You could see why. The wall, of course, was one reason; it could not be desecrated. And the music was probably considered subversive. The leading band was a punk group of Chinese dropouts with dyed-blond hair called the Anarky Boys. The singer wore a T-shirt emblazoned with 'Junkie's Baddy Powder' and spent most of the act using the F word in English. It was tame for the foreigners stomping to his beat and probably went straight over the heads of the Chinese there and the police. Only the group of Mongolian hookers who were giving old fossils like me the glad eye probably got the message.

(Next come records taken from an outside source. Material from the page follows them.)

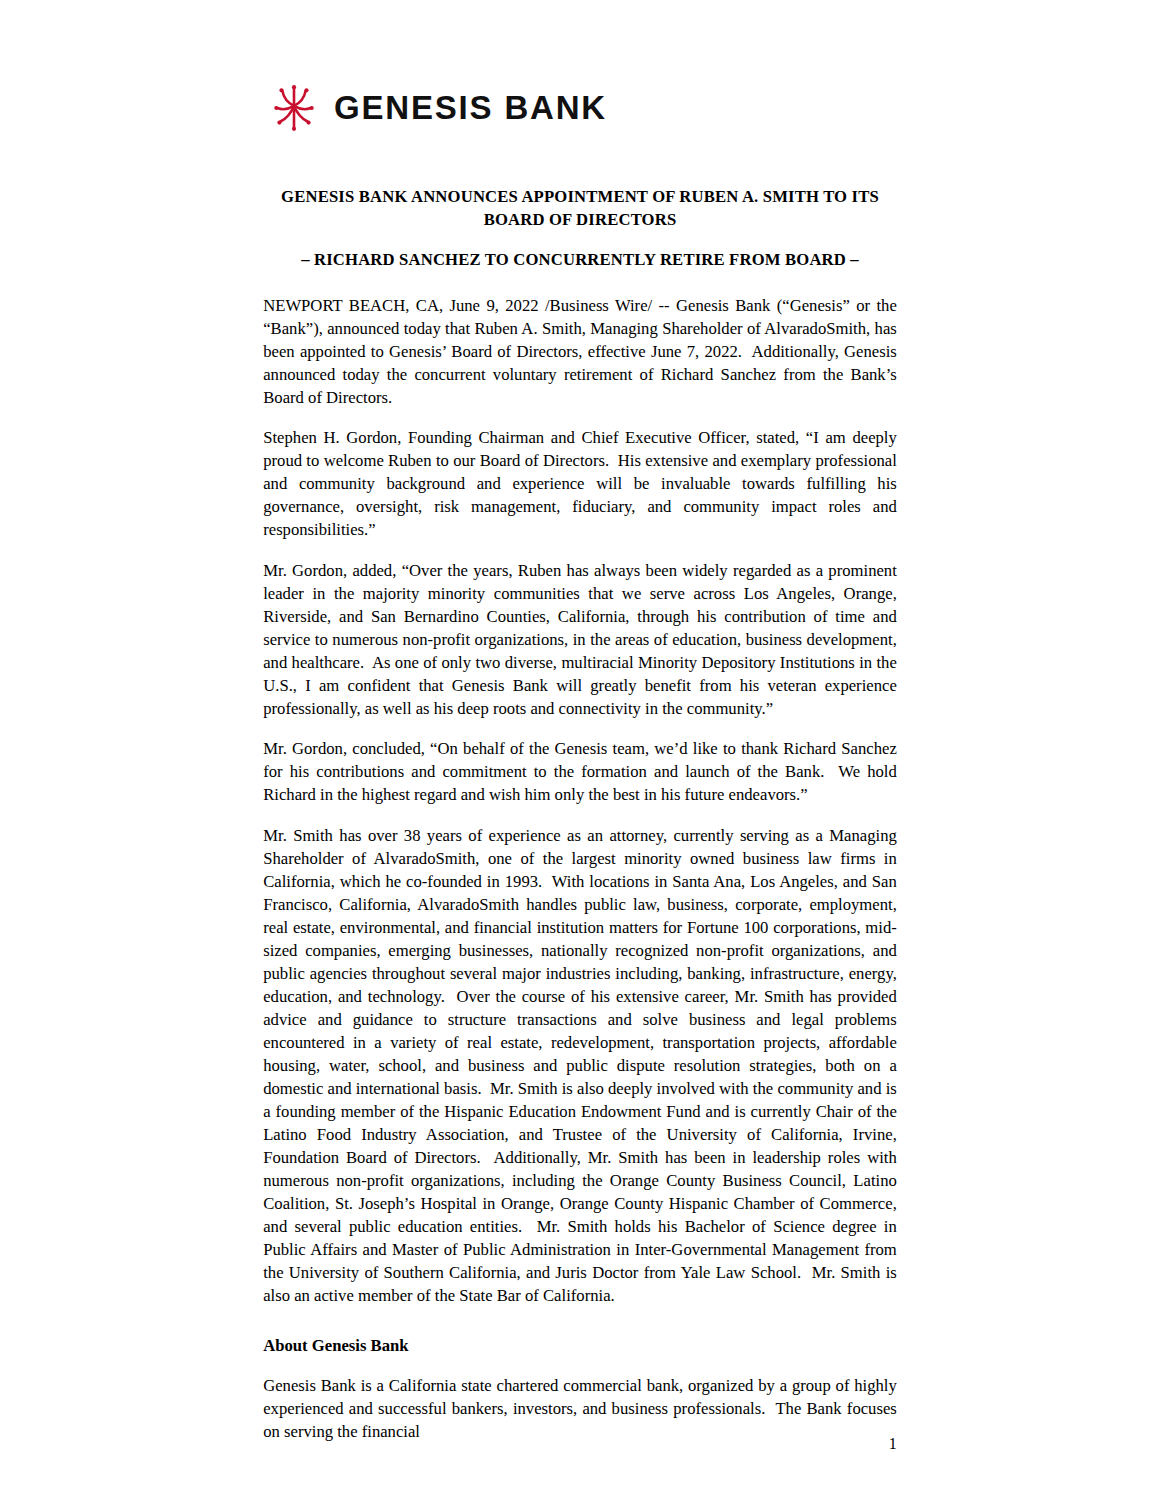GENESIS BANK
Genesis Bank Announces Appointment of Ruben A. Smith to its Board of Directors
– Richard Sanchez to Concurrently Retire from Board –
NEWPORT BEACH, CA, June 9, 2022 /Business Wire/ -- Genesis Bank (“Genesis” or the “Bank”), announced today that Ruben A. Smith, Managing Shareholder of AlvaradoSmith, has been appointed to Genesis’ Board of Directors, effective June 7, 2022. Additionally, Genesis announced today the concurrent voluntary retirement of Richard Sanchez from the Bank’s Board of Directors.
Stephen H. Gordon, Founding Chairman and Chief Executive Officer, stated, “I am deeply proud to welcome Ruben to our Board of Directors. His extensive and exemplary professional and community background and experience will be invaluable towards fulfilling his governance, oversight, risk management, fiduciary, and community impact roles and responsibilities.”
Mr. Gordon, added, “Over the years, Ruben has always been widely regarded as a prominent leader in the majority minority communities that we serve across Los Angeles, Orange, Riverside, and San Bernardino Counties, California, through his contribution of time and service to numerous non-profit organizations, in the areas of education, business development, and healthcare. As one of only two diverse, multiracial Minority Depository Institutions in the U.S., I am confident that Genesis Bank will greatly benefit from his veteran experience professionally, as well as his deep roots and connectivity in the community.”
Mr. Gordon, concluded, “On behalf of the Genesis team, we’d like to thank Richard Sanchez for his contributions and commitment to the formation and launch of the Bank. We hold Richard in the highest regard and wish him only the best in his future endeavors.”
Mr. Smith has over 38 years of experience as an attorney, currently serving as a Managing Shareholder of AlvaradoSmith, one of the largest minority owned business law firms in California, which he co-founded in 1993. With locations in Santa Ana, Los Angeles, and San Francisco, California, AlvaradoSmith handles public law, business, corporate, employment, real estate, environmental, and financial institution matters for Fortune 100 corporations, mid-sized companies, emerging businesses, nationally recognized non-profit organizations, and public agencies throughout several major industries including, banking, infrastructure, energy, education, and technology. Over the course of his extensive career, Mr. Smith has provided advice and guidance to structure transactions and solve business and legal problems encountered in a variety of real estate, redevelopment, transportation projects, affordable housing, water, school, and business and public dispute resolution strategies, both on a domestic and international basis. Mr. Smith is also deeply involved with the community and is a founding member of the Hispanic Education Endowment Fund and is currently Chair of the Latino Food Industry Association, and Trustee of the University of California, Irvine, Foundation Board of Directors. Additionally, Mr. Smith has been in leadership roles with numerous non-profit organizations, including the Orange County Business Council, Latino Coalition, St. Joseph’s Hospital in Orange, Orange County Hispanic Chamber of Commerce, and several public education entities. Mr. Smith holds his Bachelor of Science degree in Public Affairs and Master of Public Administration in Inter-Governmental Management from the University of Southern California, and Juris Doctor from Yale Law School. Mr. Smith is also an active member of the State Bar of California.
About Genesis Bank
Genesis Bank is a California state chartered commercial bank, organized by a group of highly experienced and successful bankers, investors, and business professionals. The Bank focuses on serving the financial
1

But it looked wild. And appearances seem to matter more than ideology in today's China. Even the rave's organizers -- The China Pump Factory -- expressed their political solidarity with the ruling Communist Party, and chose a portrait of that great icon of community spirit Lei Feng for their logo. This "rustless screw" of communist propaganda -- whose short life was devoted to helping his neighbors -- died in the 1960s when a telephone pole fell on his head. His image this time was at the Great Wall shaking the night away on foreign and Chinese chests.

I can't see why Beijing should get upset. After all, bands and dancing have been central to the life of good communists. Mao and the old guard were slow-slow-quick-quick-slowing to the tunes of Glenn Miller through the caves of Yennan and the pavilions of Zhongnanhai every holiday. We don't know what President Jiang Zemin and Prime Minister Zhu Rongji prefer. But I wouldn't be at all surprised if it wasn't rock 'n' roll. No, on second thoughts, it's probably country and western.